──────── MATERIAL SHOWN ────────
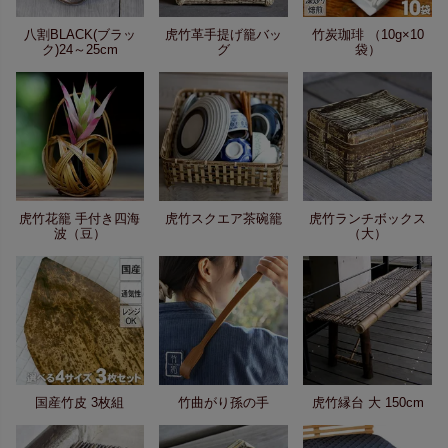
八割BLACK(ブラッ
虎竹革手提げ籠バッ
竹炭珈琲 （10g×10
ク)24～25cm
グ
袋）
虎竹花籠 手付き四海
虎竹スクエア茶碗籠
虎竹ランチボックス
波（豆）
（大）
国産竹皮 3枚組
竹曲がり孫の手
虎竹縁台 大 150cm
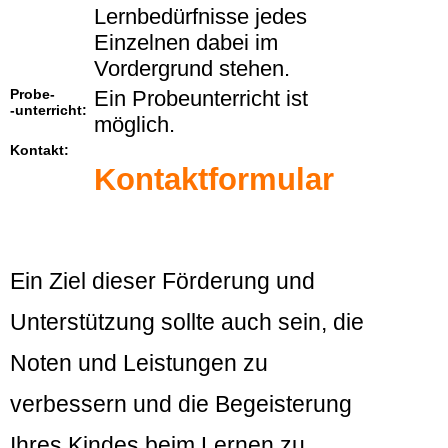
Lernbedürfnisse jedes
Einzelnen dabei im
Vordergrund stehen.
Probe-
Ein Probeunterricht ist
-unterricht:
möglich.
Kontakt:
Kontaktformular
Ein Ziel dieser Förderung und
Unterstützung sollte auch sein, die
Noten und Leistungen zu
verbessern und die Begeisterung
Ihres Kindes beim Lernen zu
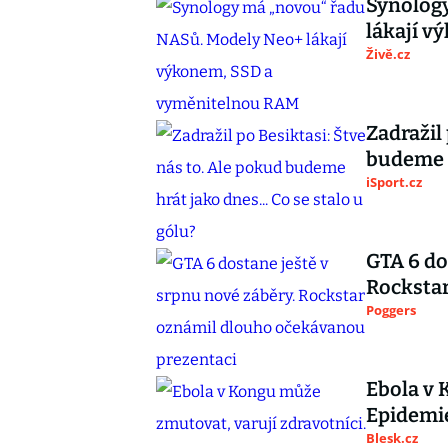
Synolog
lákají 
Živě.cz
Zadražil
budeme h
iSport.cz
GTA 6 do
Rocksta
Poggers
Ebola v 
Epidemie
Blesk.cz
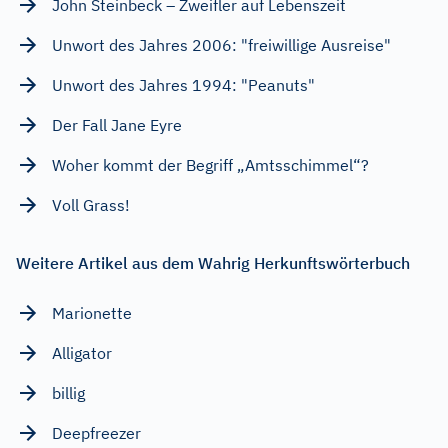
John Steinbeck – Zweifler auf Lebenszeit
Unwort des Jahres 2006: "freiwillige Ausreise"
Unwort des Jahres 1994: "Peanuts"
Der Fall Jane Eyre
Woher kommt der Begriff „Amtsschimmel“?
Voll Grass!
Weitere Artikel aus dem Wahrig Herkunftswörterbuch
Marionette
Alligator
billig
Deepfreezer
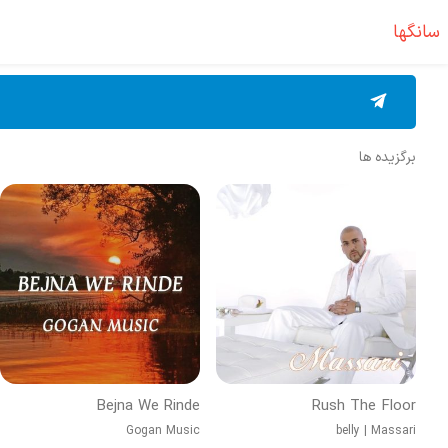
سانگها
برگزیده ها
Bejna We Rinde
Rush The Floor
Gogan Music
belly
|
Massari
────────
§ **YOUR ASSIGNMENT**: Copy out the text read from every record above, line for line and unchanged, leaving out the pictures.

§ **EXPECTED OUTPUT**:
八割BLACK(ブラッ
虎竹革手提げ籠バッ
竹炭珈琲 （10g×10
ク)24～25cm
グ
袋）
虎竹花籠 手付き四海
虎竹スクエア茶碗籠
虎竹ランチボックス
波（豆）
（大）
国産竹皮 3枚組
竹曲がり孫の手
虎竹縁台 大 150cm
Lernbedürfnisse jedes
Einzelnen dabei im
Vordergrund stehen.
Probe-
Ein Probeunterricht ist
-unterricht:
möglich.
Kontakt:
Kontaktformular
Ein Ziel dieser Förderung und
Unterstützung sollte auch sein, die
Noten und Leistungen zu
verbessern und die Begeisterung
Ihres Kindes beim Lernen zu
Synolog
lákají 
Živě.cz
Zadražil
budeme h
iSport.cz
GTA 6 do
Rocksta
Poggers
Ebola v 
Epidemie
Blesk.cz
John Steinbeck – Zweifler auf Lebenszeit
Unwort des Jahres 2006: "freiwillige Ausreise"
Unwort des Jahres 1994: "Peanuts"
Der Fall Jane Eyre
Woher kommt der Begriff „Amtsschimmel“?
Voll Grass!
Weitere Artikel aus dem Wahrig Herkunftswörterbuch
Marionette
Alligator
billig
Deepfreezer
سانگها
برگزیده ها
Bejna We Rinde
Rush The Floor
Gogan Music
belly
|
Massari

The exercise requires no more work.